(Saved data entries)
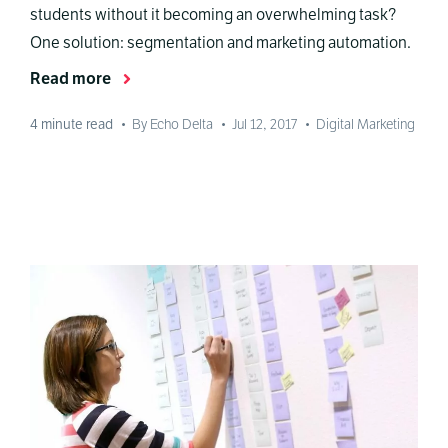
students without it becoming an overwhelming task?
One solution: segmentation and marketing automation.
Read more
4
minute read
•
By Echo Delta
•
Jul 12, 2017
•
Digital Marketing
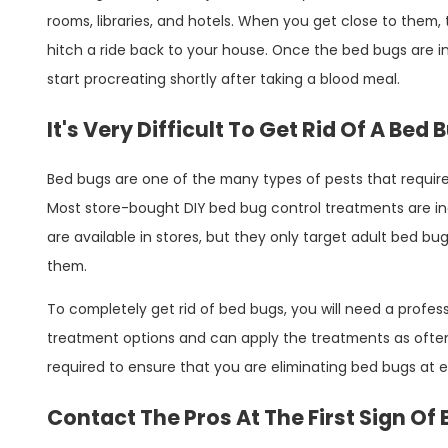
rooms, libraries, and hotels. When you get close to them, 
hitch a ride back to your house. Once the bed bugs are in
start procreating shortly after taking a blood meal.
It's Very Difficult To Get Rid Of A Be
Bed bugs are one of the many types of pests that require 
Most store-bought DIY bed bug control treatments are in
are available in stores, but they only target adult bed bug
them.
To completely get rid of bed bugs, you will need a profess
treatment options and can apply the treatments as often
required to ensure that you are eliminating bed bugs at ev
Contact The Pros At The First Sign Of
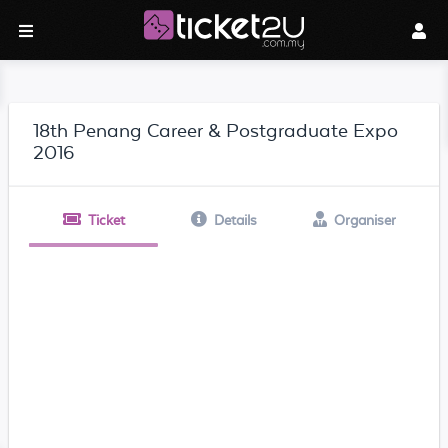
18th Penang Career & Postgraduate Expo
2016
Ticket
Details
Organiser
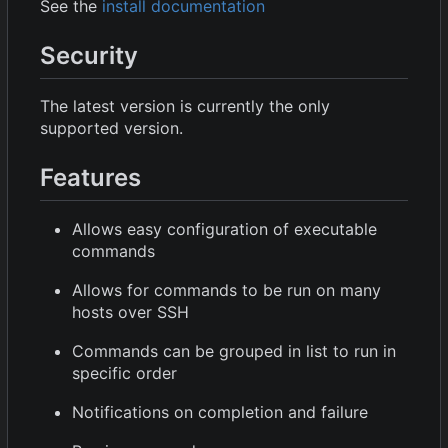
See the
install documentation
Security
The latest version is currently the only
supported version.
Features
Allows easy configuration of executable
commands
Allows for commands to be run on many
hosts over SSH
Commands can be grouped in list to run in
specific order
Notifications on completion and failure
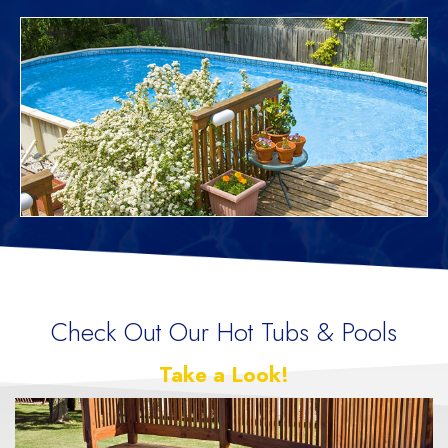
Check Out Our Hot Tubs & Pools
Take a Look!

# Instructions for the task
Collect every line of the material above that contains the word "only", matching case exactly.

# Written reply
are available in stores, but they only target adult bed bug
The latest version is currently the only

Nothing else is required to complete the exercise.